## Problem to work on
Copy the article below on theater owners from the words "The latest drama" through the words "delay the debut.", changing "debut" to "premiere".

## Selected text
Why ‘The Interview’ marks a milestone for theater owners

The cyberattacks on Sony may be remembered for more than hackers rummaging through systems at one of the world’s top studios.

Distribution of “The Interview” in the aftermath of the cyberattack also marks a milestone in the movement of movies to streaming services and away from theaters. Sony’s announcement that it would stream the film in the US via three online services means that many people will have watched the comedy on their computers. Though Sony also released the film to about 300 theaters, that’s roughly 2,700 fewer screens than planned to show it originally.

The unfolding of events presents theater owners with a tricky test that may accelerate the arrival of a time when studios release movies to streaming services and theaters simultaneously.

“We’re watching ‘The Interview’ online tonight at 10:00 p.m.,” a boy of about 14 told two friends Wednesday at a Starbucks in Manhattan. While results of the box office remain to be seen, theater owners, who have warned for years of the disruption headed their way, seem likely to face more such sentiment.

https://twitter.com/TheInterview/status/547817336485711872

The latest drama has unfolded in ways that few theater owners or anyone for that matter anticipated. Theaters owners, faced with threats to their audiences if they screened the film as they anticipated originally, decided to delay the debut.

That produced a backlash all the way to the White House, where President Obama slammed Sony for pulling the picture. Sony said that the theater chains cancelled the booking. The chains charged they had been sold out by Sony.

Still, the dustup pales compared with the threat theater owners face from the move of entertainment to many screens from the silver screen. Though seeing a movie in a theater has its delights, the prospect of schlepping to a theater is giving way to the convenience of watching a film from on-demand services such as iTunes, Netflix and others.

The drama over distribution of “The Interview” may foretell a future that theater owners have been fearing. As Jason Lynch explains in Quartz:

“For years, premium video on-demand has been a white whale for studios, which have been unable to convince theater chain owners to grant any leeway in their traditional 90-day exclusive window after a film’s theatrical release. Those exhibitors have good reason to be worried: This year’s North American movie ticket sales fell 4%, to $10.5 billion, and one of the most reliable moviegoing demographics, kids and young adults ages 12 to 24, went to the movies 15% less often.”

## Material provided
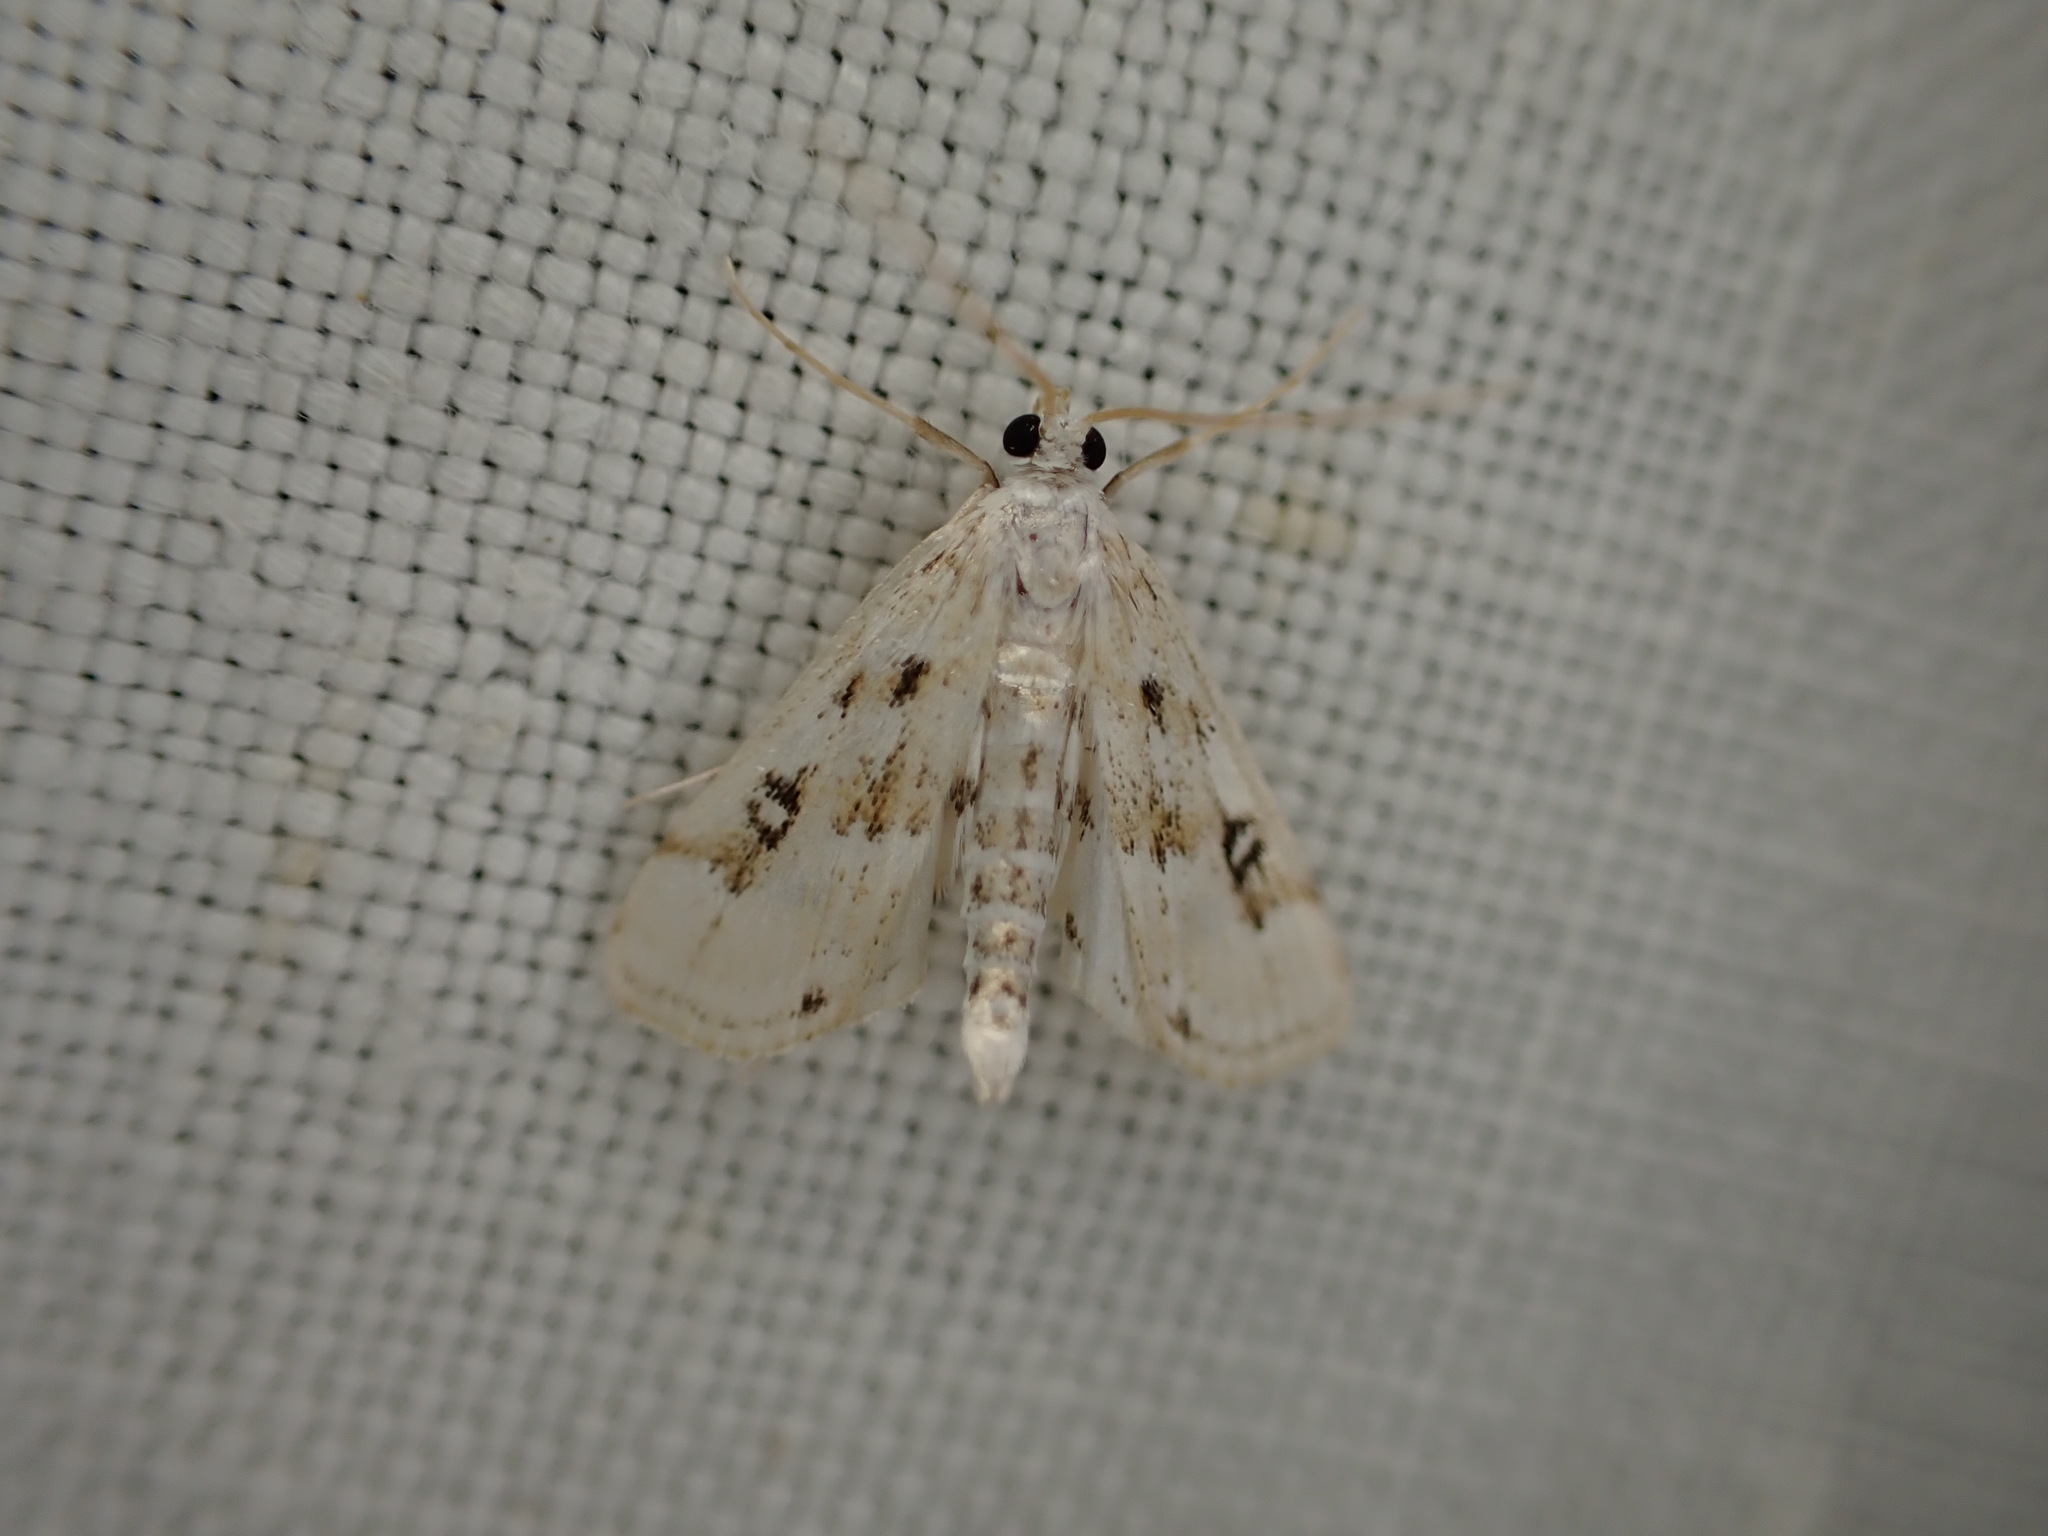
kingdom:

## Finished task
The latest drama has unfolded in ways that few theater owners or anyone for that matter anticipated. Theaters owners, faced with threats to their audiences if they screened the film as they anticipated originally, decided to delay the premiere.